A chwcw gynta'r tymor
A ganai yn y coed
'Run fath a'r gwcw gyntaf
A ganodd gynta' 'rioed

A rough translation:
Upon returning, towards home
I heard a beautiful cuckoo
Which had newly crossed the seas
To this little island

It was the first cuckoo of the season
That sang in the wood
Just like the first cuckoo
That ever sang.

It is no wonder that Ceiriog is so revered in Welsh schools today, for the following century saw the most rapid decline in the percentages of people speaking Welsh. Not so well-known, yet, paradoxically, an important figure in Welsh literature is novelist Daniel Owen, from Mold, a town in Flintshire that had managed to keep much of its Welsh identity despite the rapid anglicization of much of the county by the end of the century. Owen (1836-95) was brought up in extreme poverty; apprenticed to a tailor at age 12, he had little schooling, but at 23 entered Bala College to prepare for the ministry. At Bala he immersed himself in English literature and upon his return to Mold would read aloud favorite passages from such writers as Eliot, Thackeray, Scott and Dickens to his fellow tailors Owen did not stay at Bala, returning to Mold to care for his sick mother and sister and becoming enmeshed in the politics and social intrigue of the Seiat (the fellowship meeting that was the seat of influence in the affairs of the Welsh chapel).
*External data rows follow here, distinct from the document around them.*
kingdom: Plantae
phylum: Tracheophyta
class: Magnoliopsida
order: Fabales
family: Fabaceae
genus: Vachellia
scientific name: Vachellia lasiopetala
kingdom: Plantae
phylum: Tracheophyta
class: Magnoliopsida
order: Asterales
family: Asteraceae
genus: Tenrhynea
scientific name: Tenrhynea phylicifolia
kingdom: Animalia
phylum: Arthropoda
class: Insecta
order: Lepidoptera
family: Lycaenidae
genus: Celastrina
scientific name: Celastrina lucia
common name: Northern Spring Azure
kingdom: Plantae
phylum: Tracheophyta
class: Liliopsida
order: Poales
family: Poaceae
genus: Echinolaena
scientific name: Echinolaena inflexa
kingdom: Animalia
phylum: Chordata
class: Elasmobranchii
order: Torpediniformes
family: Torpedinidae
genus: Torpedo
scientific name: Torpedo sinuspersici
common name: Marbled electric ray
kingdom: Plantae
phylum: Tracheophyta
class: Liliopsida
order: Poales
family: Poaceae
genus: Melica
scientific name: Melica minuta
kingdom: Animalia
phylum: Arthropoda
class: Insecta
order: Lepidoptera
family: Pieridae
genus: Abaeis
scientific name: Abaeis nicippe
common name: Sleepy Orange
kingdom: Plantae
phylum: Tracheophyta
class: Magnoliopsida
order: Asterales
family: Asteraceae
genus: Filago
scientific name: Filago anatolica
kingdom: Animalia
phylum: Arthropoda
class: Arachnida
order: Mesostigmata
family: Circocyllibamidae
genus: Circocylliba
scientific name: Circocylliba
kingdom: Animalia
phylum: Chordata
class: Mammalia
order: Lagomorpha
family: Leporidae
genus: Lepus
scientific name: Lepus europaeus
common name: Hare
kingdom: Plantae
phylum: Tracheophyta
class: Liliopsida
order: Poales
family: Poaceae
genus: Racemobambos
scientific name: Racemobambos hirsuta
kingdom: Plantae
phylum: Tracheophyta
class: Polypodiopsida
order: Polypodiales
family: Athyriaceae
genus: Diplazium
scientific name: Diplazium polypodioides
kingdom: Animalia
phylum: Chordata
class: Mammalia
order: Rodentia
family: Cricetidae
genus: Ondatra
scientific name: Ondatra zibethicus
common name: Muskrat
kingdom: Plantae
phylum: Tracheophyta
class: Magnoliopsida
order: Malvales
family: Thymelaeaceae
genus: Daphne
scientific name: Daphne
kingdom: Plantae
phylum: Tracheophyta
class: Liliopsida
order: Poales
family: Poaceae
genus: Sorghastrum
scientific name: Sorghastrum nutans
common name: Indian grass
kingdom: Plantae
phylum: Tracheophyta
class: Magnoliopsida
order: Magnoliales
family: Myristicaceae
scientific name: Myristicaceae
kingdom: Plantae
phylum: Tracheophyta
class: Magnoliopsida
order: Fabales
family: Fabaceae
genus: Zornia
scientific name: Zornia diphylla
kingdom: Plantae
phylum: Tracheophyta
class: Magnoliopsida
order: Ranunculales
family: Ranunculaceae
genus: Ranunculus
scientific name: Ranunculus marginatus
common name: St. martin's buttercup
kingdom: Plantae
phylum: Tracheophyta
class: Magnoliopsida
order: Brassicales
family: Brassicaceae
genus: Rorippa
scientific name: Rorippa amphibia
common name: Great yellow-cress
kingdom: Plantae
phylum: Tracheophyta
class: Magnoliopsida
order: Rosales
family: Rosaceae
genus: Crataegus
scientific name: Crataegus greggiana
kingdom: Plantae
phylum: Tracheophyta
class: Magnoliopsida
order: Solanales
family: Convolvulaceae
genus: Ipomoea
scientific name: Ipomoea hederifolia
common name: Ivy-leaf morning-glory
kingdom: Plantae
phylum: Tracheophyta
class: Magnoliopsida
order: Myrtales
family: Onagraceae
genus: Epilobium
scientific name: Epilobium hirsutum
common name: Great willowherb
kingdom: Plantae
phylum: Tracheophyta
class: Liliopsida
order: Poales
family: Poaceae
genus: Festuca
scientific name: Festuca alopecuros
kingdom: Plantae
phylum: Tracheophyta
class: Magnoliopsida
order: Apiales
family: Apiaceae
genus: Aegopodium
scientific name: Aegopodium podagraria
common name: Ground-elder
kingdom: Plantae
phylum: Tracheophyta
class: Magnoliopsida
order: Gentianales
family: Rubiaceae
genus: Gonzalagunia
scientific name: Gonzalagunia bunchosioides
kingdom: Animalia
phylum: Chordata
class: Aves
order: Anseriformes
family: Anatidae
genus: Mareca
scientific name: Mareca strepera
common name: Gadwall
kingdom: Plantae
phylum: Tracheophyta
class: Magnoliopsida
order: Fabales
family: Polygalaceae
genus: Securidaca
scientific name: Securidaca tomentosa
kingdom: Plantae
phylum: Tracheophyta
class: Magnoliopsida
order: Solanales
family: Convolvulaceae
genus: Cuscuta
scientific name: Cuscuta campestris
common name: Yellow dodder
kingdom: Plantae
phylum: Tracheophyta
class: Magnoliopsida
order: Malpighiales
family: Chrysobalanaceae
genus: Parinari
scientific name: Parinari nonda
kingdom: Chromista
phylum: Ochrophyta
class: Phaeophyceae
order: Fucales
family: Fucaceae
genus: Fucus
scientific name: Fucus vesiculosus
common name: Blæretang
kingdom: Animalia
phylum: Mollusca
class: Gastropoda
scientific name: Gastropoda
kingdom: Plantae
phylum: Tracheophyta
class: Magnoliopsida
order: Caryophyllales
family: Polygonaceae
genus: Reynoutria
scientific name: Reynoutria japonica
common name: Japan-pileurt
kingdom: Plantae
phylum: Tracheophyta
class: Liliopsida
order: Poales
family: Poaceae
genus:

Here, his involvement helped him greatly in the themes and characters in his writings.

Owen began his own writing career, in his own words "for the common man, not the wise and the learned" by translating an American novelette "Ten Nights in a Barroom"... He then produced stories and sermons about the characters belonging to his chapel. His first attempt at writing a novel was "Y Dreflan" (the Village) in which he practiced the basics of characterization and dialogue. "Y Dreflan" was followed by the series of novels for which Owen is best remembered, including "Rhys Lewis", "Enoc Huws" and "Gwen Tomos", a collection of essays, and a volume of short stories. His strengths lay in his depiction of memorable characters and his accurate portrayal of places and communities, and it is in these areas that we can consider him as his country's first real novelist. By his use of dialect, he was able to portray his characters caught up in the universal dilemma of Man as he is and Man as he appears to others.

Unfortunately for his craft, Owen did not have much of a Welsh native tradition to build on; there had been the moralistic romance "Y Bardd", "neu y Meudwy Cymreig" (The Poet or the Welsh Hermit) by William Ellis Jones (Cawrdaf) in 1830, but this can hardly be clled a novel, lacking the necessary plot and characterization though possessing some graphic descriptions of a storm at sea. There had also been a scattering of historical romances, some efforts at social criticism, especially that of the historian and publisher of the radical weekly "Yr Amserau" (The Times) William Rees (Hiraethog, 1802-83). It was Rees, in fact, who informed his readers of the evils of slavery through his adaptation of "Uncle Tom's Cabin" which he called "Aelwyd F'ewythyr Robert" (Uncle Robert's Hearth) in 1852.

It was not much for a tailor's apprentice from Mold to go on, and despite his avid reading of the great English novelists, Owen's literary skills could not match those who inspired him. His great weakness was his lack of understanding of the way to construct a novel, and his unexplained mysteries and unexpected coincidences are grave faults in all his major works. Still, Professor Stephens thinks that despite his faults as a novelist, Owen had no equal in Welsh literature as an observer of society and character. It was in the next century, however, that the true Welsh novel, written in Welsh or in English, came into being. It is also in the next century that the literary renaissance of Wales began to include writers who used the English language, the school of the Anglo-Welsh.